━━ Source information
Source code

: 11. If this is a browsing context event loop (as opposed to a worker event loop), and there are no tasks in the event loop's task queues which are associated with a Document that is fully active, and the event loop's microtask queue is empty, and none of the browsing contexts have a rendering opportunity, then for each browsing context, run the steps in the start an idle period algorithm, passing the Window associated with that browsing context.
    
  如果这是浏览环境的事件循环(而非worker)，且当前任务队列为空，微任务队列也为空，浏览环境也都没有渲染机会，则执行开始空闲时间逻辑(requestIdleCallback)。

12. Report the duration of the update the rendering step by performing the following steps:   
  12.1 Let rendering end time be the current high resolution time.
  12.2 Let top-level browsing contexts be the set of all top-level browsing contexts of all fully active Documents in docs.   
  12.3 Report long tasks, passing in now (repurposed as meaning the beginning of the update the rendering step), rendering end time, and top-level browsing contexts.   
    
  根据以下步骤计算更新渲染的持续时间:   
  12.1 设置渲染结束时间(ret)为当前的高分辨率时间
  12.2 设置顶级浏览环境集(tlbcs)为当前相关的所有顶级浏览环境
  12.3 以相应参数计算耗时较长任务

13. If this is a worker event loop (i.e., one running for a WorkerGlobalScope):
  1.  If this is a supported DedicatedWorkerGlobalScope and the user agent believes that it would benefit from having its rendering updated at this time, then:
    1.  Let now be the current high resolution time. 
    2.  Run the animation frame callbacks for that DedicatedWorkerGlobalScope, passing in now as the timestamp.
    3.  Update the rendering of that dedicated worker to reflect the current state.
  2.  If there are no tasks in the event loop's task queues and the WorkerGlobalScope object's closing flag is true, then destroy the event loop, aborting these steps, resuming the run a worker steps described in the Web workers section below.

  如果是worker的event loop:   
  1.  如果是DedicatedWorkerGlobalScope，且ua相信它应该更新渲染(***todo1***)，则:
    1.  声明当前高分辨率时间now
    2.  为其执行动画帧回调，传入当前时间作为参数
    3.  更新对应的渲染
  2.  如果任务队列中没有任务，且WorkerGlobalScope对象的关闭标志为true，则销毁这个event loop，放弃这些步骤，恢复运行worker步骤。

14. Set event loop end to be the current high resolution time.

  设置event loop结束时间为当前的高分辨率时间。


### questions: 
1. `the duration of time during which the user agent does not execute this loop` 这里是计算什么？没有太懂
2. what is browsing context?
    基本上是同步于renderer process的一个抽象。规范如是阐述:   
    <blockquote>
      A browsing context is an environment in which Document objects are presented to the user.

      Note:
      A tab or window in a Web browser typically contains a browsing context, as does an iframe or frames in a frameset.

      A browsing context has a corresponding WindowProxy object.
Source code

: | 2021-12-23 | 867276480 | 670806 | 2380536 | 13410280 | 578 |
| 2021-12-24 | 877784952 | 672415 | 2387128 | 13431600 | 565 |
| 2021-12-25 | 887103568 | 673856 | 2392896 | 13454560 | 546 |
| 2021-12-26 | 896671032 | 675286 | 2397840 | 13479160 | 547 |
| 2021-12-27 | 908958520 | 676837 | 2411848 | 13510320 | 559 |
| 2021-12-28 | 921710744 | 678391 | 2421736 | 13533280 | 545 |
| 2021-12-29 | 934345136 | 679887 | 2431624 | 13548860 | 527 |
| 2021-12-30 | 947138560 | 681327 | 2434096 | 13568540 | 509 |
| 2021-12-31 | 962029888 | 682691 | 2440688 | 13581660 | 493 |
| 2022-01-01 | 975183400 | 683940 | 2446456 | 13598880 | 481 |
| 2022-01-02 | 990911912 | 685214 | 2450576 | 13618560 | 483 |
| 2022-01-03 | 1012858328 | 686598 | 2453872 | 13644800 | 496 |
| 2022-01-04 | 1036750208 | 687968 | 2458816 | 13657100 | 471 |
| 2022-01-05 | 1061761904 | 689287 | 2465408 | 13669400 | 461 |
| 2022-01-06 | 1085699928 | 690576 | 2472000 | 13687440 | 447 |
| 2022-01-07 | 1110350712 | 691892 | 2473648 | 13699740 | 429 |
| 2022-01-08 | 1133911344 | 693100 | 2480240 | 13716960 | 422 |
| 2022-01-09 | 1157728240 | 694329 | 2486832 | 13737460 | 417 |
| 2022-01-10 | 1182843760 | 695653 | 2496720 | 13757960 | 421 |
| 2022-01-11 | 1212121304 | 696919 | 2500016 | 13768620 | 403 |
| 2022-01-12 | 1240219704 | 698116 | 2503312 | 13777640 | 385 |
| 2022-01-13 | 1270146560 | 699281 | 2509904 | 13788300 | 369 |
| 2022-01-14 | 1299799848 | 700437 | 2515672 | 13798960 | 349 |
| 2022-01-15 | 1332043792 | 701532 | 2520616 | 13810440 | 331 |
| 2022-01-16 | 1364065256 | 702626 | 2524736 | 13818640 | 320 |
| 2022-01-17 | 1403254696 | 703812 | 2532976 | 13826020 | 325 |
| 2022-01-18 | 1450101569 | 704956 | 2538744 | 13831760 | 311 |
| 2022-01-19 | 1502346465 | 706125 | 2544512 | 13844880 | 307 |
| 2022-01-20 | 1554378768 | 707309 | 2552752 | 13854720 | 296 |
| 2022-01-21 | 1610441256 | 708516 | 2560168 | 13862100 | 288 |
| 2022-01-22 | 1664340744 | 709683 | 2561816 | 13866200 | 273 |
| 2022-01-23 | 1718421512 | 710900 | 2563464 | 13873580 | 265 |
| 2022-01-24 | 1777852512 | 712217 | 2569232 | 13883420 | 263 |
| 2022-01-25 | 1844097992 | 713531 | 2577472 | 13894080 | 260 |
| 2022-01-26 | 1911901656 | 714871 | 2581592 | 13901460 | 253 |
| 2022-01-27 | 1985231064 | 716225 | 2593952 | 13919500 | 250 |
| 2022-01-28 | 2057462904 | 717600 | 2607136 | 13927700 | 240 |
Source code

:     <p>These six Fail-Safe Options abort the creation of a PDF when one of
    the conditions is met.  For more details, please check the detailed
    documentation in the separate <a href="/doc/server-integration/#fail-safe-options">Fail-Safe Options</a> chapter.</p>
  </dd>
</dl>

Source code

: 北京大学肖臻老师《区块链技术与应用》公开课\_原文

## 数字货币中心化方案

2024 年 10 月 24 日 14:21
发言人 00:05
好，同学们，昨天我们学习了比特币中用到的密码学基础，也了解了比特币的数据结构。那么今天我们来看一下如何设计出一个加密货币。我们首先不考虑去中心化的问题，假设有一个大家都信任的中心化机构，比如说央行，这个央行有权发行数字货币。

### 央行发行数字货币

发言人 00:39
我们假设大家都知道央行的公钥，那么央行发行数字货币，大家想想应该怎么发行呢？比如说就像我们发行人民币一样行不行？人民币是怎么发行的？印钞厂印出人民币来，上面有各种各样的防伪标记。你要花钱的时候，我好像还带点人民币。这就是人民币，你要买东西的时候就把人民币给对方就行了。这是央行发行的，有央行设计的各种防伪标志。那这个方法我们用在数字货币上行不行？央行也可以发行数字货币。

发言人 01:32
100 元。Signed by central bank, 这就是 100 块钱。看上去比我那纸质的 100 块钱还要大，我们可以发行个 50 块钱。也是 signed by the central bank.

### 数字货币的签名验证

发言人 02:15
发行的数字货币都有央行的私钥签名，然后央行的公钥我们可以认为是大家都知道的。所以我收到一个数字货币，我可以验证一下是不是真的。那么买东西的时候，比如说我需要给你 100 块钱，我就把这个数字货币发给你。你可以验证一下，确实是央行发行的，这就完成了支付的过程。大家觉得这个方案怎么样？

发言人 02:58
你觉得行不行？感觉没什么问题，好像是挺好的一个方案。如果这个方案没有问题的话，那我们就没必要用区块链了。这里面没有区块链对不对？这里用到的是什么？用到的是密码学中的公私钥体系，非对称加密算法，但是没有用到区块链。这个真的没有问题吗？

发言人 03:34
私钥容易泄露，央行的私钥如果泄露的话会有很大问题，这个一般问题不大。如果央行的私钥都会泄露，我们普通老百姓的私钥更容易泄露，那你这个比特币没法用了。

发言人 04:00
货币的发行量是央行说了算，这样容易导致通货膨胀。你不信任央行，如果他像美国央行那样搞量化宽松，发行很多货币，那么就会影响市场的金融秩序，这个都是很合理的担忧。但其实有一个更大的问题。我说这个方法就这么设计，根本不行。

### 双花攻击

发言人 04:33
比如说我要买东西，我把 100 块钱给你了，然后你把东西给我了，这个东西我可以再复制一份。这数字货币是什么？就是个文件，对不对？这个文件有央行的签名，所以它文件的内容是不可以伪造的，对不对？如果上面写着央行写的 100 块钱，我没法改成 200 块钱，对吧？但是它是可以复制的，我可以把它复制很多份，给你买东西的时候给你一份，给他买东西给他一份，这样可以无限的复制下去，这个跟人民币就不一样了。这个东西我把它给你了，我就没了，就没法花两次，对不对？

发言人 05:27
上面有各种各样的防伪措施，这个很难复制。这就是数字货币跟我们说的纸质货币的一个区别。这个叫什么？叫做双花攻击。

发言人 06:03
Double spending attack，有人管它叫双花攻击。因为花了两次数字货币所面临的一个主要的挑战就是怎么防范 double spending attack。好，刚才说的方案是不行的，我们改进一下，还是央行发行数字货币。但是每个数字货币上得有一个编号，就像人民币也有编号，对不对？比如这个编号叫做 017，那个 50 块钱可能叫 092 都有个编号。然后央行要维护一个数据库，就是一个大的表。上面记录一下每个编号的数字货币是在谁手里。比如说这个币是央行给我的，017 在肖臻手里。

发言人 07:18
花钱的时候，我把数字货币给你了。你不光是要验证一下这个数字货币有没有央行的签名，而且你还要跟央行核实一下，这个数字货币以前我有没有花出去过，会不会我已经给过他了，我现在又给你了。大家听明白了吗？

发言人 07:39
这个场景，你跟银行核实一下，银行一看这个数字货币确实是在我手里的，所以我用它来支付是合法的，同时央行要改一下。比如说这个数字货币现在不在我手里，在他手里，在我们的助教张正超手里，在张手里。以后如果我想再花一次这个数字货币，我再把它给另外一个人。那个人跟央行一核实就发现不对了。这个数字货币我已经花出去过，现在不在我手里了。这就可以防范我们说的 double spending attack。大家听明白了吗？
━━━━
Work request> Determine the number of lines in the entries that contain "attack", then write that number alone.

Answer space> 2